Der Raum der Kapelle wird gebildet aus 60 bis zu 5 Meter hoch geschichteten Balken aus Kiefernholz. Das Holz ist vor 200 Jahren für das Dach der Ulanenreithalle in Verden/Aller in die vorliegende spezielle Bogenkonstruktion gebracht worden. Auf die Seite gelegt bilden die Dachbalken nun eine begehbare Holzskulptur mit zwei Sitzbänken. Die Skulptur teilt den Gesamtraum der Glashülle in einen 70 qm großen Innenraum und einen Außenraum. Das Holz ist lediglich manuell abgeschliffen, ansonsten weitgehend unbehandelt und weist noch die ursprünglichen schmiedeeisernen Nägel und Schrauben auf.

Altar

Der als Altar dienende Stein aus 200 Millionen Jahre altem Muschelkalkstein ist aus einem Steinbruch bei Würzburg und hat ein Gewicht von 2 Tonnen. Er ist nicht aus dem Steinbruch geschnitten, sondern steht hier weitgehend in der Form, wie ihn der Steinbruch freigegeben hat. Susanne Tunn schließt in ihrer bildhauerischen Bearbeitung des Steins an ihre bisherigen Steinarbeiten an und führt sie fort. Der Respekt vor dem über Millionen Jahre Gewordenen ist Ausgangspunkt der Arbeit und bestimmt die Wahrnehmung. Charakteristisch sind die Komprimiertheit des Objekts, Gleichwertigkeit und Zusammenhang aller sechs Seiten des Steins, ein stellenweise freigelegtes Innen, wodurch das Außen neu fassbar wird. Stein und Holz verbinden sich zu einer ellipsenartigen Gesamtskulptur, in der ein Ort durch den Stein gegeben ist und ein anderer vom Besucher gefunden werden muss. 

Während der Fußboden in seiner Einfachheit den Gesamtraum einheitlich verbindet, unterscheidet das künstliche Licht Innenraum und Außenraum und hält sie gleichwohl in einem Lichtraum zusammen. Ein Gegengewicht zum künstlichen Licht bildet das natürliche Licht, das je nach Sonneneinstrahlung dem Raum eine andere Anmutung verleiht.

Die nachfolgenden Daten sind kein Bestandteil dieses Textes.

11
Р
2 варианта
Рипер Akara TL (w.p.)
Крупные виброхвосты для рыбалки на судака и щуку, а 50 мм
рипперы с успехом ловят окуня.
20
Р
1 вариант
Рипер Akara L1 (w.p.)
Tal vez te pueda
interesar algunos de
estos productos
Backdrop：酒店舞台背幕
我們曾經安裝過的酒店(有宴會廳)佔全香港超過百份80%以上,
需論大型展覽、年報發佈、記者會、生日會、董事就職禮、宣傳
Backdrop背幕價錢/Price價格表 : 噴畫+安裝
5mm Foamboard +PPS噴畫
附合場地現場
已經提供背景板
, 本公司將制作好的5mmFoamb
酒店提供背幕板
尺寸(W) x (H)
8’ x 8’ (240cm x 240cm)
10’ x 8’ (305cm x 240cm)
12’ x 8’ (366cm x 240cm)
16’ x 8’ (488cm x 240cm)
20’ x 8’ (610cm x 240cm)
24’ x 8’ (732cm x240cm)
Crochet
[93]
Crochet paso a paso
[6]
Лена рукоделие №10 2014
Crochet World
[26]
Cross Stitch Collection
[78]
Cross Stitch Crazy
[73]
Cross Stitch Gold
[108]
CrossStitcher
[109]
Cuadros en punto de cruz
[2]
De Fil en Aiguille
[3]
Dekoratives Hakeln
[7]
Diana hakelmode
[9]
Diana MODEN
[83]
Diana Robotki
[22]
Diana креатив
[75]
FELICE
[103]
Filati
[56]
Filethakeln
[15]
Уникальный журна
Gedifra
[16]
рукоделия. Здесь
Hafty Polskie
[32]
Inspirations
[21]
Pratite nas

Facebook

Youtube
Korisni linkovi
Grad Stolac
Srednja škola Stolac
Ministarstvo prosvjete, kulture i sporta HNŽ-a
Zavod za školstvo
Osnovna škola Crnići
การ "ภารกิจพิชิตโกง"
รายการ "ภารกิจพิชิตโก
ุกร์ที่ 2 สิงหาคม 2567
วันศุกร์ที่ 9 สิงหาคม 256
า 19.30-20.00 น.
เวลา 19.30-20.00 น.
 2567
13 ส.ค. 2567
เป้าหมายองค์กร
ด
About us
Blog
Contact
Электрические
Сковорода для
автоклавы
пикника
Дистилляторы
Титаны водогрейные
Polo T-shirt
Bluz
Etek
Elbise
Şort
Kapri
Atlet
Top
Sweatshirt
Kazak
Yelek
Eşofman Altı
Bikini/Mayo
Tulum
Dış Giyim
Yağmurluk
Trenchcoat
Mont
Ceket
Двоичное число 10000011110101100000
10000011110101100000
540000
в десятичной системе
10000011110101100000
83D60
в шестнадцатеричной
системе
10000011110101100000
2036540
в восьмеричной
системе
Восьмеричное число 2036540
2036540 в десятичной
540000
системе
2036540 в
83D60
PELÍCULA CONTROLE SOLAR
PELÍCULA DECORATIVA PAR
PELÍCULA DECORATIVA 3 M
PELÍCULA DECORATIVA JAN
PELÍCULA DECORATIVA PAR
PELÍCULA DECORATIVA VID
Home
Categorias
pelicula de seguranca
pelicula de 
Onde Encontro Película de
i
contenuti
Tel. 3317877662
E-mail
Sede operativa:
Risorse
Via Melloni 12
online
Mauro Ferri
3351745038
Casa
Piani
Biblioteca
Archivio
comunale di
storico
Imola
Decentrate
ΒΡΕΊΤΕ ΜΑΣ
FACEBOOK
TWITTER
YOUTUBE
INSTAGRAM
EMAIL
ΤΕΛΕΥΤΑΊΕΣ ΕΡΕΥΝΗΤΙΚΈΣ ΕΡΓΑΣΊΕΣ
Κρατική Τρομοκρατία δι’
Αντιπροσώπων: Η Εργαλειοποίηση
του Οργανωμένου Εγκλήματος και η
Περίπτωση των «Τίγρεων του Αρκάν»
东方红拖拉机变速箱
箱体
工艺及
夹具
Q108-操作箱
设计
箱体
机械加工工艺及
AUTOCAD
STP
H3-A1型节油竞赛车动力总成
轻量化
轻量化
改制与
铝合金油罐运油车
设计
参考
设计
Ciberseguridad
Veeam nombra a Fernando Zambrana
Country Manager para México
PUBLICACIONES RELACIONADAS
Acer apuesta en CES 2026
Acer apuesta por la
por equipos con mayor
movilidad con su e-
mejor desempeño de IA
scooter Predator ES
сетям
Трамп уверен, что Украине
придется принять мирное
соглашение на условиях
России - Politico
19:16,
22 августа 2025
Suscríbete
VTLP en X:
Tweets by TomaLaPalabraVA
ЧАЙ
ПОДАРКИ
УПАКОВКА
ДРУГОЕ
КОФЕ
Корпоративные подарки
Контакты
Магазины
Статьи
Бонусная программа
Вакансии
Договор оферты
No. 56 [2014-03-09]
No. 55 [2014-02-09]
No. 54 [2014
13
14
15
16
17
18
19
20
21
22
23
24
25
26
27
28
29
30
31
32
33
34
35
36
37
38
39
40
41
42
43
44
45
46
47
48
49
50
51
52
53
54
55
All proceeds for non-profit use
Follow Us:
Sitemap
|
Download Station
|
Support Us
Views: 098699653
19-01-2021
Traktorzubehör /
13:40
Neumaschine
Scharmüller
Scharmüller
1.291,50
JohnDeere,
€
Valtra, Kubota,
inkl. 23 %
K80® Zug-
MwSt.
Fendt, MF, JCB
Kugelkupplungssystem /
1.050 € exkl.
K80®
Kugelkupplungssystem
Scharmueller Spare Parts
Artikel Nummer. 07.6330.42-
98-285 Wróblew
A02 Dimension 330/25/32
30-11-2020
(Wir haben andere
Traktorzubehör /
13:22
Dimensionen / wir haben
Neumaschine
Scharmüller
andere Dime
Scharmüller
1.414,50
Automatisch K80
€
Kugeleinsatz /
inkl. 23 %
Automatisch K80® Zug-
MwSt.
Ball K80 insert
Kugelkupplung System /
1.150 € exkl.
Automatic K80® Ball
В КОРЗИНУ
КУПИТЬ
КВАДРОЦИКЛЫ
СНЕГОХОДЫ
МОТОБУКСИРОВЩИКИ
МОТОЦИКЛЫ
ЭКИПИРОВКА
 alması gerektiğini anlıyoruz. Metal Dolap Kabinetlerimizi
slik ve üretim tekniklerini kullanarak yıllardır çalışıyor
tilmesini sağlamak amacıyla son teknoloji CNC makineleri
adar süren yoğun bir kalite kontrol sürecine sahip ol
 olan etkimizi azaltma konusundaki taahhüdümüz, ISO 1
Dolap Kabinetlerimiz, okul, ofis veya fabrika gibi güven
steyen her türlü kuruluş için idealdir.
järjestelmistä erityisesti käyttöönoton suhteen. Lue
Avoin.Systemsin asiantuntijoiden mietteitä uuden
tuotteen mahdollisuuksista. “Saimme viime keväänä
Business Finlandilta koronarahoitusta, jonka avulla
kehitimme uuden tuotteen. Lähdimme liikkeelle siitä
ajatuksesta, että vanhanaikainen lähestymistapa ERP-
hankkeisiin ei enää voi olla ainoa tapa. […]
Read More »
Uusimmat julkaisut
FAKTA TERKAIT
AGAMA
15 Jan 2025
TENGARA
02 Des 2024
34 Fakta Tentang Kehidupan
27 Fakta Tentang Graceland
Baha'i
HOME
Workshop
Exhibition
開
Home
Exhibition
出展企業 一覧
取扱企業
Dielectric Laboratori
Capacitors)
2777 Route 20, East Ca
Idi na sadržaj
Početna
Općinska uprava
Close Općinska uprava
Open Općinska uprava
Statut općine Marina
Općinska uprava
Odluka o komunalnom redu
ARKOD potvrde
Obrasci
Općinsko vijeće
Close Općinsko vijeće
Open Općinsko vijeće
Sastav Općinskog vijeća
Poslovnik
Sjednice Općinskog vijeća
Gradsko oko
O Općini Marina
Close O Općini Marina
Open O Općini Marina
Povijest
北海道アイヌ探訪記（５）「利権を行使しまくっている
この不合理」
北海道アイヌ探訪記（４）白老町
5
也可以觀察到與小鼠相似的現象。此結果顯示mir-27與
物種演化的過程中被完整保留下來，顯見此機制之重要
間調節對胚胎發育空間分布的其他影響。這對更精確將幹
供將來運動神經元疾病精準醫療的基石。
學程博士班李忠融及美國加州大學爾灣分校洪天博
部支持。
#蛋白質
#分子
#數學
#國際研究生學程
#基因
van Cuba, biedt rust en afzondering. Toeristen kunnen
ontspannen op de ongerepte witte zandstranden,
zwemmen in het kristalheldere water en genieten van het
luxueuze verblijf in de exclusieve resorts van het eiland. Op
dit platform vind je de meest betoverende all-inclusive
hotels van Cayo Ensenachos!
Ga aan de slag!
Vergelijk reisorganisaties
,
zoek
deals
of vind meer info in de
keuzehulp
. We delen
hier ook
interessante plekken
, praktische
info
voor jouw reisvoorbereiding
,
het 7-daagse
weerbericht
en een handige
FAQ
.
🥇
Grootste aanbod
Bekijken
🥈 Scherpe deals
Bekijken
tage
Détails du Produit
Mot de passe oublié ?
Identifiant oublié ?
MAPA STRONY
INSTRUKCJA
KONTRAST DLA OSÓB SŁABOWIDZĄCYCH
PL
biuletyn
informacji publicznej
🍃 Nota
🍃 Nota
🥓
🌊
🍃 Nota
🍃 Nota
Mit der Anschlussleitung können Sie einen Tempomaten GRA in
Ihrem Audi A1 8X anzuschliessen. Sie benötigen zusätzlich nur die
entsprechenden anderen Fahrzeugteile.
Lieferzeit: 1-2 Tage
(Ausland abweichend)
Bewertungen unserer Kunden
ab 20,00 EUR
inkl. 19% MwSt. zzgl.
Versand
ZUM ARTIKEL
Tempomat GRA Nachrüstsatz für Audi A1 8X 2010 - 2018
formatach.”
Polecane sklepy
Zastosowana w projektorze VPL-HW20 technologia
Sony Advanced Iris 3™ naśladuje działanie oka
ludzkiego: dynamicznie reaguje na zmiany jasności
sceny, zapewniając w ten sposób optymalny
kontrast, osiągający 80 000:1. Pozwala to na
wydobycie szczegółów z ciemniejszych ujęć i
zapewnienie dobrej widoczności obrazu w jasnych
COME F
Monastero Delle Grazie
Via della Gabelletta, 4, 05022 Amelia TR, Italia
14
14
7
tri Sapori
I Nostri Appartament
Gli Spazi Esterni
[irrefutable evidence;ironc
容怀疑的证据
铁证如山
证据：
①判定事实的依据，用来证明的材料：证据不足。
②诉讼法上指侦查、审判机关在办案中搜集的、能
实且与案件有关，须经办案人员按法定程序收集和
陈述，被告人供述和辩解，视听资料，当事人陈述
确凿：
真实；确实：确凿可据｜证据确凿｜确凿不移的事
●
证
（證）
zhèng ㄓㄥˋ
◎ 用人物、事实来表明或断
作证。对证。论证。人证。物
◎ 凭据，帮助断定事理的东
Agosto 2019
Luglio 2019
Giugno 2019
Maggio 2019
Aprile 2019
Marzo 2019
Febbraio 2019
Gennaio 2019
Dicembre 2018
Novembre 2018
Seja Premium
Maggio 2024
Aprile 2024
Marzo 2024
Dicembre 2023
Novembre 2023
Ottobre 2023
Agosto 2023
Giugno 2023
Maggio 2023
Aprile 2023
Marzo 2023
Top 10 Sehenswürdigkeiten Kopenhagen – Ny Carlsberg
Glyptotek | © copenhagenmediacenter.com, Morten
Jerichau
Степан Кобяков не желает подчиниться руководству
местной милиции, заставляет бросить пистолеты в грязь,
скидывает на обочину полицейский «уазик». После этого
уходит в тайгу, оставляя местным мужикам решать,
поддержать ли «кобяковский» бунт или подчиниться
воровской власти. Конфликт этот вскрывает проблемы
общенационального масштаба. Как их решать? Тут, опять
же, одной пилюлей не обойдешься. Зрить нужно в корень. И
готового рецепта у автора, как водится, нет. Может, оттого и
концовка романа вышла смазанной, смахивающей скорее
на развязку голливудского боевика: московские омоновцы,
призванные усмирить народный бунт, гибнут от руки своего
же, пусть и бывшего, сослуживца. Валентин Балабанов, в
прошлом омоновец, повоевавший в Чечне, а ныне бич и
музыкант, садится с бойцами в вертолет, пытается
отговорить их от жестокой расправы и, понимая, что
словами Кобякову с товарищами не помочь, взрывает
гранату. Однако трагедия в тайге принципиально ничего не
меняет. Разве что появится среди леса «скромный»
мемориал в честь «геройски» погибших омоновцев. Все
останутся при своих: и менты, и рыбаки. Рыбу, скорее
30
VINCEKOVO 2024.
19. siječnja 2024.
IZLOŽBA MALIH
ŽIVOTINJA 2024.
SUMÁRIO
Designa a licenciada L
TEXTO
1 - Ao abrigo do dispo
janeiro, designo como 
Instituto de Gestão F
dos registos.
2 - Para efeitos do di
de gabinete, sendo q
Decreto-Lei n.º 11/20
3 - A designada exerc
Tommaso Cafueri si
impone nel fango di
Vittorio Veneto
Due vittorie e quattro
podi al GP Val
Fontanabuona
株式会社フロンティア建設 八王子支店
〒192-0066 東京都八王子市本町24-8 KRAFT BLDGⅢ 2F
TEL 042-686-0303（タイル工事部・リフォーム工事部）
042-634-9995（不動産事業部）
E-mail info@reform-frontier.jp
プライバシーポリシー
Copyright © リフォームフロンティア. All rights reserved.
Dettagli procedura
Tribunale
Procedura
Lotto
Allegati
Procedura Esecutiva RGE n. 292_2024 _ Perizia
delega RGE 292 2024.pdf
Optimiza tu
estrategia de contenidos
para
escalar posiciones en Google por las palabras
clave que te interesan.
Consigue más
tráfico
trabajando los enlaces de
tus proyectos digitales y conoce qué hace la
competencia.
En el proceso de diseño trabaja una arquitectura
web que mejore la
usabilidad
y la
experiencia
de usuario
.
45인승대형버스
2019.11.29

Susanne Tunns gesamte Arbeit ist konsequent einfach, elementar und material, zugleich ursprünglich und geistesgegenwärtig, balanciert durch die künstlerische Bearbeitung des Steins und seine Positionierung in Verbindung mit der konstruktiven Neuordnung des Holzes.

Korpus

Der Korpus stammt aus einem sauerländischen Wegkreuz. Das aus Eichenholz gefertigte Werk, dessen Schnitzer unbekannt ist, entstand vermutlich nach 1800 und greift auf Vorbilder des 18. Jahrhunderts zurück. Die Oberfläche wurde mehrfach übermalt, ist jetzt aber stark verwittert. (Leihgabe des Diözesanmuseums Paderborn)

Glashülle - Innenhof mit Wasserumlauf und Zugang zur Kapelle

Harald Klösges, Architekt des Klinikums, TM K-Architekten

Die aus eingefärbtem Glas sowie Stahlträgern bestehende Umhausung des Innenraums hat eine Größe von ca. 12x9x6 m, entspricht der Klinikästhetik und verhält sich zurückhaltend gegenüber dem Innenraum. Der in sich versetzte Zugangsweg, das trennende, verbindende und spiegelnde Medium des Wassers betonen: Kapelle und Klinik sind unterschiedliche Orte in einem Zusammenhang. Der Weg hinein und hinaus gibt die Gelegenheit, den Wechsel bewusst zu vollziehen.

Das Buch zur Kapelle

Susanne Tunn: Kapelle 2004-2008, 56 Seiten, gebunden, mit zahlreichen Abbildungen und Texten u.a. von Jan Hoet, MARTa Herford, Artbook Verlag Kirchberg 2008.
Das Buch ist zum Preis von 10 Euro an der Kasse des Klinikums erhältlich.